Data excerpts
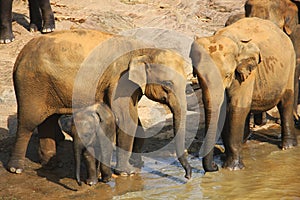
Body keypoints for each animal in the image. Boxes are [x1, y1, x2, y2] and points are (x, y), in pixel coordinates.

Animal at [7, 28, 192, 179]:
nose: (188, 176)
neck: (145, 49)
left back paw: (52, 164)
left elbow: (134, 118)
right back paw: (16, 169)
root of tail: (21, 54)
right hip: (31, 84)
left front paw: (138, 165)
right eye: (167, 85)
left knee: (48, 119)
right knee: (28, 122)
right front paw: (127, 172)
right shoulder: (120, 79)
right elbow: (126, 119)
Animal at [190, 17, 298, 172]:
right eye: (197, 75)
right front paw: (225, 161)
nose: (215, 166)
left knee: (285, 103)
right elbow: (226, 110)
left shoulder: (246, 73)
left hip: (290, 64)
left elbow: (236, 108)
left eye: (227, 75)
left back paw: (287, 148)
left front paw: (232, 169)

TASK ITEM:
Where does the word "front" appear in the records above? Return every line that holds it.

RESULT OF THIS EXERCISE:
left front paw: (138, 165)
right front paw: (127, 172)
right front paw: (225, 161)
left front paw: (232, 169)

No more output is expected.